Элеонор провожала его на прогулки на яхте, игру в поло, на свидание с девушкой, глядя на него с таким же благоговейным страхом, как и на мужа. Несомненно, Ланкастеры были мужской семьей. Элеонор была в их жизни чем-то чуть большим, чем мебель. Но, к ее вечной благодарности, существовало одно исключение.
Хэл вошел в салон сказать матери «спокойной ночи».
– Я иду к себе, – сказал он, отмечая про себя красивый вид на Гайд-парк из окна. На нем был спортивный костюм, который облегал его тело, подчеркивая его мальчишескую фигуру.
Ее лицо просветлело, когда она взглянула на него.
– Побудь немного со мной.
Мальчик приблизился, глядя на нее полными спокойного любопытства темными глазами, которые она обожала.
– Скажи, что ты будешь делать сегодня вечером?
– Я собираюсь почитать, – ответил он, кладя свою руку в ее, а она обняла его за талию. – Потом мы пообедаем, потом я послушаю радио и лягу спать.

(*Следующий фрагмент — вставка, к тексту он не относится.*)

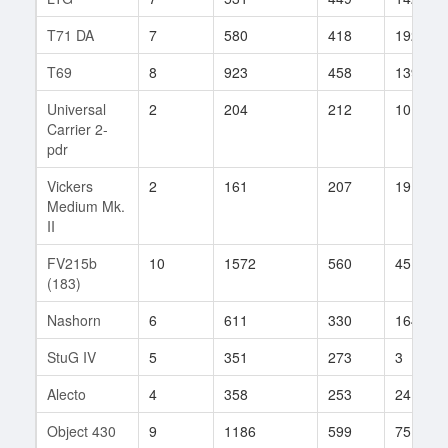
T71 DA
7
580
418
192
T69
8
923
458
139
Universal
2
204
212
10
Carrier 2-
pdr
Vickers
2
161
207
19
Medium Mk.
II
FV215b
10
1572
560
45
(183)
Nashorn
6
611
330
164
StuG IV
5
351
273
3
Alecto
4
358
253
24
Object 430
9
1186
599
75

– Обширные планы, – произнесла Элеонор, улыбаясь. – Я буду скучать без тебя.
– И я без тебя.
В его прямой осанке, умных глазах, внимательно рассматривающих новое окружение, уже чувствовался мужчина Ланкастер. Его юное тело росло как растение, и невозможно было удержать это стремительное движение к возмужанию. И все же он был еще мальчишкой, позволявшим матери обнимать себя, как будто он принадлежал ее объятиям и хотел быть поближе к ней. Когда он вот так позволял дотрагиваться до себя, она, казалось, погружалась в самое сердце чего-то очень приятного и уязвимого, что и отличало Хэла от остальных мужчин семьи Ланкастеров и что завоевало ее сердце почти со дня его рождения.
После рождения Стюарта у Элеонор были проблемы с беременностью. У нее было три выкидыша до того, как родился Хэл, и сам Хэл заставил ее проваляться в постели четыре месяца, прежде чем родился. Но он стоил того. Она была так довольна им, что не думала больше иметь детей, пока неожиданно в сорок лет не забеременела Сибил.

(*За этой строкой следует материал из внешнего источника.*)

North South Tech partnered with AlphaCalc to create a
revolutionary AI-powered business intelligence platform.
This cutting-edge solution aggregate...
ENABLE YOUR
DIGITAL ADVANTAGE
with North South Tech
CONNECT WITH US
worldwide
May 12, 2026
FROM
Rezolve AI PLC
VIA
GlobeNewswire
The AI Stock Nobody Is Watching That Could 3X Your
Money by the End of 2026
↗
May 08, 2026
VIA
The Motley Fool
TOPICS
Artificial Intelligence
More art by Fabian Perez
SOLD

Хэл был ее гордостью и радостью, ее личным сокровищем. Если Стюарт, в ком играла горячая кровь, был вторым «я» и наследником Рейда, то Хэл принадлежал Элеонор. Конечно, она знала, что ее место, как всегда, на заднем плане и что ей придется отпустить его, что ему уготовлена судьба Ланкастеров, полная богатства, достижений и женщин. Она чувствовала, что эта судьба надвигается на него с каждым днем все быстрее. И все же она знала, что владеет чем-то очень ценным внутри него. И он отдавал ей это «что-то» так легко, как Стюарт и мечтать не мог, и потому она чувствовала себя спокойно и счастливо, когда была с ним.
В Хэле было какое-то любопытство, открытость, присущие лишь ему одному. Это отделяло его не только от Ланкастеров, но и от обыкновенных ребят его возраста. Элеонор понимала, что этот дар чудного чувства юмора и серьезной личностной мудрости он унаследовал не от нее, так как, несмотря на свою постоянную обеспокоенность, она не была глубокой женщиной. Не смотря ни на что, в ее душе звучала музыка, когда Хэл смотрел на нее своими прекрасными глазами, как будто что-то в нем вызывало в ней воспоминание о некой возможности, которую она упустила; может, то была чувственность, которой она не могла наслаждаться, ведя такой образ жизни.